Er zijn scenario's waarin het niet voldoende is om uw gegevens in de openbare cloud te hebben. Misschien hebt u een rekenintensieve gevirtualiseerde databaseworkload, gevoelig voor latenties en kan de retourtijd naar de openbare cloud van invloed zijn op de prestaties van de databaseworkload. Misschien zijn er on-premises gegevens, die zich bevinden op een bestandsserver, NAS of iSCSI-opslagmatrix, die toegankelijk moeten zijn voor on-premises workloads en die zich on-premises moeten bevinden om te voldoen aan wettelijke of nalevingsdoelen. Dit zijn slechts twee van de scenario's waarin het hebben van gegevens on-premises, belangrijk blijft voor veel organisaties.

Dus waarom host u die gegevens niet gewoon in opslagaccounts op Azure Stack Hub of in gevirtualiseerde bestandsservers, die worden uitgevoerd op het Azure Stack Hub-systeem? In tegenstelling tot Azure is Azure Stack Hub-opslag eindig. De capaciteit die u beschikbaar hebt voor uw gebruik, is volledig afhankelijk van de capaciteit per knooppunt die u hebt aangeschaft, naast het aantal knooppunten dat u hebt. En omdat Azure Stack Hub een Hyper-Converged oplossing is, moet u, als u uw opslagcapaciteit wilt uitbreiden om te voldoen aan de gebruiksvereisten, ook uw rekenvoetafdruk vergroten door knooppunten toe te voegen. Dit kan kostbaar zijn, met name als extra capaciteit nodig is voor koude, archiveringsopslag die kan worden toegevoegd voor lage kosten buiten het Azure Stack Hub-systeem.
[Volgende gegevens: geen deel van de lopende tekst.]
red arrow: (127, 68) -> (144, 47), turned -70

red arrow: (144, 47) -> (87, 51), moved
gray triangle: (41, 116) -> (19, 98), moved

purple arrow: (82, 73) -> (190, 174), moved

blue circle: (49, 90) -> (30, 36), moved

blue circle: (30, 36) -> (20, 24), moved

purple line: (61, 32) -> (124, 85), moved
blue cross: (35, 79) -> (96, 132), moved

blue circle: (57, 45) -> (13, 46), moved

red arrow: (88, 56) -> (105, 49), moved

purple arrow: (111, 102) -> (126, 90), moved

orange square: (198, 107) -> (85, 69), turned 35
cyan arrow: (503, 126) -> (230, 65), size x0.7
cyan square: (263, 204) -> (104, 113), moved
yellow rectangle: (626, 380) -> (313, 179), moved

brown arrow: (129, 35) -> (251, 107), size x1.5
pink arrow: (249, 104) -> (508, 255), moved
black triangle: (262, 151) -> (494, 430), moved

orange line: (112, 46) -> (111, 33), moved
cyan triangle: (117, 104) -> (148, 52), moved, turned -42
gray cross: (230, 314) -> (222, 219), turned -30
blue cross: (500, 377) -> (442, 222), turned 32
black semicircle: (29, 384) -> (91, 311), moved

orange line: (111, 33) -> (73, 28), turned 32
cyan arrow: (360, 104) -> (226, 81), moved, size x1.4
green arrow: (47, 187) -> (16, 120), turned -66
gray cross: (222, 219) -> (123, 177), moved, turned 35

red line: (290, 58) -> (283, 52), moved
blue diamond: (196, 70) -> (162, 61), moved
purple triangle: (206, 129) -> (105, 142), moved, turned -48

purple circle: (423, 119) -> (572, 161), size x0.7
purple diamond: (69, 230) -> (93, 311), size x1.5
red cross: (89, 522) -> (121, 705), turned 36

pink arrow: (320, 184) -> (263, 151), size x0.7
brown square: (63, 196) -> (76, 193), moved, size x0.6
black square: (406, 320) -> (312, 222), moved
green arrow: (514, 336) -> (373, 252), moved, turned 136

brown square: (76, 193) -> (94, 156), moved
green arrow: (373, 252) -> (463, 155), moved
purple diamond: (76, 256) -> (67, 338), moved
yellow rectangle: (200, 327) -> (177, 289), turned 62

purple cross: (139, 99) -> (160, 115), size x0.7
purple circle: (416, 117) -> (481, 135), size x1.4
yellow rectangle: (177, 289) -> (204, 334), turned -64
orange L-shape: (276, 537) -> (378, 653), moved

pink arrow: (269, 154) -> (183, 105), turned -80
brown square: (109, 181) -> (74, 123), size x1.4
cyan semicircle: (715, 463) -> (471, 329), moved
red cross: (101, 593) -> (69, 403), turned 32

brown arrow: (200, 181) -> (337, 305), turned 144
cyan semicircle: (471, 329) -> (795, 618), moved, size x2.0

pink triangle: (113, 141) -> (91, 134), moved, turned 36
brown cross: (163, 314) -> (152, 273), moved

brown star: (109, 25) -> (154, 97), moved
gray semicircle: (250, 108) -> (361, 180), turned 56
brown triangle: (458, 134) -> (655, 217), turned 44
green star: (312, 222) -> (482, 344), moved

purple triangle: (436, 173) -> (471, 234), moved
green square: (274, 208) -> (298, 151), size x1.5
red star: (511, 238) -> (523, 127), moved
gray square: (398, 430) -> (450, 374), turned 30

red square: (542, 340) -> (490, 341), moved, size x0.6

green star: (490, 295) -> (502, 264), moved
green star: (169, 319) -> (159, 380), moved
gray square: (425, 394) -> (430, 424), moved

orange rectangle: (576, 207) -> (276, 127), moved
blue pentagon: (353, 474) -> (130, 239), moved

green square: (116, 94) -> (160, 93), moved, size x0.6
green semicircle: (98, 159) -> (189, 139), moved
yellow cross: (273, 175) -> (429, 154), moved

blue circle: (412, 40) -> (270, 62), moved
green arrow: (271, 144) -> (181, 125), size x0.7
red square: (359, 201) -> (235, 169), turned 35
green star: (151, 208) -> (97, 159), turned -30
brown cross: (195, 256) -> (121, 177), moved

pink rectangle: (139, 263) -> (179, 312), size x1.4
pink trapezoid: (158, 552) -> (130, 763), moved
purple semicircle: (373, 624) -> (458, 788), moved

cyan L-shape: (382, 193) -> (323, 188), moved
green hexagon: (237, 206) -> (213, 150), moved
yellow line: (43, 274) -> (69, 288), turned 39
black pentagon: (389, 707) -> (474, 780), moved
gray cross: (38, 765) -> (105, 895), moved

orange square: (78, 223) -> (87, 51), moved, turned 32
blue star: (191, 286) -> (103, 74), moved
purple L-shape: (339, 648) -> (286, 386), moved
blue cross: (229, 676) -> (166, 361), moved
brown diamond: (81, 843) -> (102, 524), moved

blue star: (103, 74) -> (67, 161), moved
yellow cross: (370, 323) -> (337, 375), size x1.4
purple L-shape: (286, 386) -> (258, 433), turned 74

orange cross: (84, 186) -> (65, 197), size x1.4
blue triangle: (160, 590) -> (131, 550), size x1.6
Dit brengt u naar het scenario dat u hieronder gaat behandelen. Hoe kunt u Azure Stack Hub-systemen, gevirtualiseerde workloads die worden uitgevoerd op de Azure Stack Hub eenvoudig en efficiënt verbinden met opslagsystemen buiten de Azure Stack Hub, toegankelijk via het netwerk.

Ontwerpen voor het uitbreiden van opslag

In het diagram ziet u een scenario waarin één virtuele machine, die een workload uitvoert, verbinding maakt met en gebruikmaakt van externe opslag (met de VM en de Azure Stack Hub zelf) voor het lezen/schrijven van gegevens, enzovoort. In dit artikel richt u zich op het eenvoudig ophalen van bestanden, maar u kunt dit voorbeeld uitbreiden voor complexere scenario's, zoals de externe opslag van databasebestanden.

Een workload-VM op het Azure Stack Hub-systeem heeft toegang tot externe opslag. De VM heeft twee NIC's, elk met zowel een openbaar als een privé-IP-adres.

In het diagram ziet u dat de VM in het Azure Stack Hub-systeem is geïmplementeerd met meerdere NIC's. Het is belangrijk om meerdere paden tussen doel en doel te hebben, zowel voor redundantie als voor opslag. Waar dingen complexer worden, zijn waar VM's in Azure Stack Hub zowel openbare als privé-IP-adressen hebben, net als in Azure. Als de externe opslag die nodig is om de VM te bereiken, kan dit alleen via het openbare IP-adres, omdat de privé-IP-adressen voornamelijk worden gebruikt binnen de Azure Stack Hub-systemen, binnen vNets en de subnetten. De externe opslag kan niet communiceren met de privé-IP-ruimte van de VM, tenzij deze via een site-naar-site-VPN wordt doorgegeven om in het vNet zelf te drukken. In dit voorbeeld richten we ons dus op communicatie via de openbare IP-ruimte. Een ding dat opvalt met de openbare IP-ruimte in het diagram, is dat er twee verschillende subnetten van openbare IP-adresgroepen zijn. Azure Stack Hub vereist standaard slechts één pool voor openbare IP-adresdoeleinden, maar voor redundante routering is het mogelijk om een tweede toe te voegen. Op dit moment is het echter niet mogelijk om een IP-adres uit een specifieke groep te selecteren, dus u kunt inderdaad eindigen met VM's met openbare IP-adressen uit dezelfde pool op meerdere virtuele netwerkkaarten.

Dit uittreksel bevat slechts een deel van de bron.